The Bitcoin futures markets took a beating overnight with liquidations of future contracts surpassing $1 billion, market sentiment remains quite neutral. A short-lived bitcoin rally to the new records high of $61,923 descends below $55,000 on Monday morning. The digital gold fell as low as $54,588.83 making a small bounce to $56,689. The picture for the future markets is even bleaker.
Greed is Driving the Price Up and Liquidation Sinks the Market
Analysts are suggesting multiple scenarios behind the dump.
According to Justin Barlow, the research analyst at cryptocurrency data provider,
“The TIE, a large deposit of roughly 18,000 BTC worth over $1 billion dollars was made to a hot wallet of cryptocurrency exchange Gemini”, “suggesting that an institutional holder may have been taking profits or exiting the market.”
Jan & Yann, cofounder of Glassnode tweeted that “There were $500 million liquidations of Bitcoin long positions, bets that the price would go up – in one hour.

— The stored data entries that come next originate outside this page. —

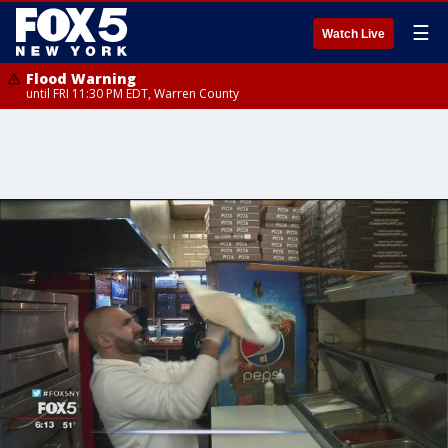
☰
Watch Live
Flood Warning
until FRI 11:30 PM EDT, Warren County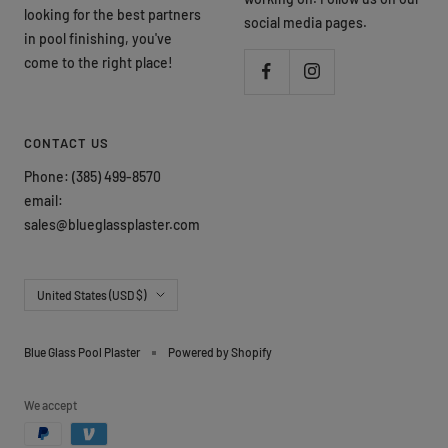
looking for the best partners
social media pages.
in pool finishing, you've
come to the right place!
CONTACT US
Phone: (385) 499-8570
email:
sales@blueglassplaster.com
Country/region
United States (USD $)
Blue Glass Pool Plaster
Powered by Shopify
We accept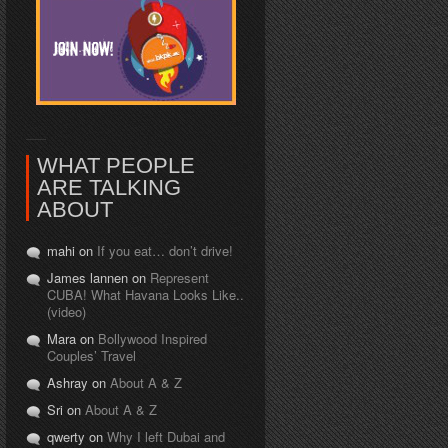
WHAT PEOPLE
ARE TALKING
ABOUT
mahi on
If you eat… don’t drive!
James lannen on
Represent
CUBA! What Havana Looks Like..
(video)
Mara on
Bollywood Inspired
Couples’ Travel
Ashray on
About A & Z
Sri on
About A & Z
qwerty on
Why I left Dubai and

That was the most that have ever been liquidated, according to Glass node. The founders chalked up the massive losses due to excess greed in the system.”
From the reports of Bybt, losses were north of $1 billion. According to the Fear and Greed Index, such substantial losses have an impact on market sentiment. Taking a closer look at the market measurement, we find that sentiment has pulled back into the neutral category. Suggesting investors wait and observe the broader picture of Bitcoin surges and pullback if something larger is afoot.
Bitcoin Futures Investors Can Still be Cheerful
Having a look at what’s happening on Wall Street, crypto investors have reasons to be cheerful. The Dow Jones industrial average, a price-weighted average of 30 blue-chip stocks that are generally the leaders in their industry, rose over 100 points. Also, the S&P 500 index touched new highs. The rose let economists upgrade their expectations for the broader US economy.
Fed Chair Jerome Powell, 16th chair of the Federal Reserve, hints about central banks considering growing concern about the moves in the bond market, and the economy that could overheat.